# DIRECTIONS:
Locate all lines in the data below that hold "with" and show them.

# EXTRACTED MATERIAL:

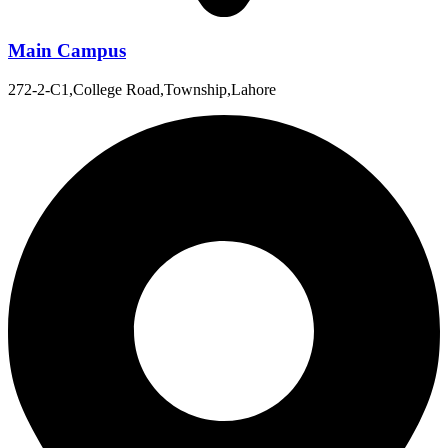
Main Campus
272-2-C1,College Road,Township,Lahore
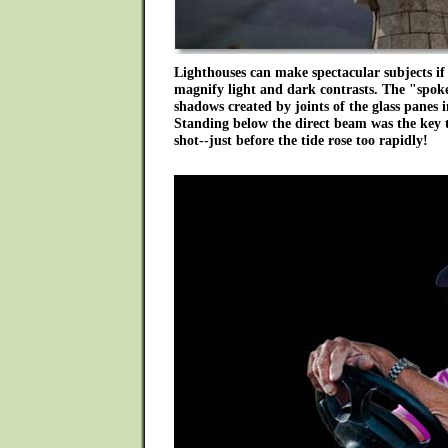
Lighthouses can make spectacular subjects if 
magnify light and dark contrasts. The "spoke
shadows created by joints of the glass panes i
Standing below the direct beam was the key to
shot--just before the tide rose too rapidly!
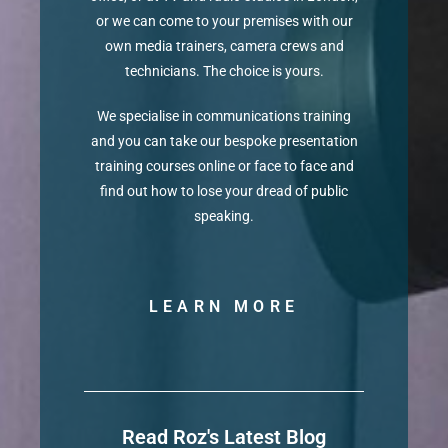
or we can come to your premises with our
own media trainers, camera crews and
technicians. The choice is yours.
We specialise in communications training
and you can take our bespoke presentation
training courses online or face to face and
find out how to lose your dread of public
speaking.
LEARN MORE
Read Roz's Latest Blog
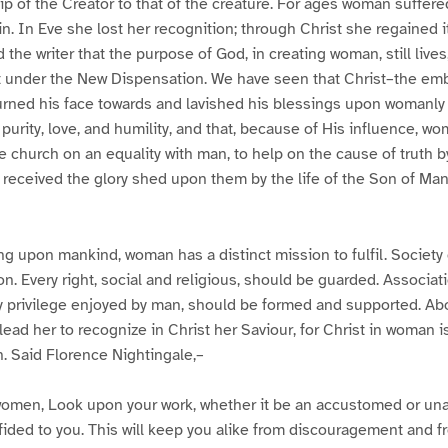
ip of the Creator to that of the creature. For ages woman suffere
. In Eve she lost her recognition; through Christ she regained it
the writer that the purpose of God, in creating woman, still lives, 
t under the New Dispensation. We have seen that Christ–the emb
rned his face towards and lavished his blessings upon womanly c
urity, love, and humility, and that, because of His influence, wom
e church on an equality with man, to help on the cause of truth by
 received the glory shed upon them by the life of the Son of Ma
ng upon mankind, woman has a distinct mission to fulfil. Society 
on. Every right, social and religious, should be guarded. Associat
y privilege enjoyed by man, should be formed and supported. Abov
ead her to recognize in Christ her Saviour, for Christ in woman is
h. Said Florence Nightingale,–
l women, Look upon your work, whether it be an accustomed or u
fided to you. This will keep you alike from discouragement and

# YOUR RESPONSE:
or we can come to your premises with our
e church on an equality with man, to help on the cause of truth by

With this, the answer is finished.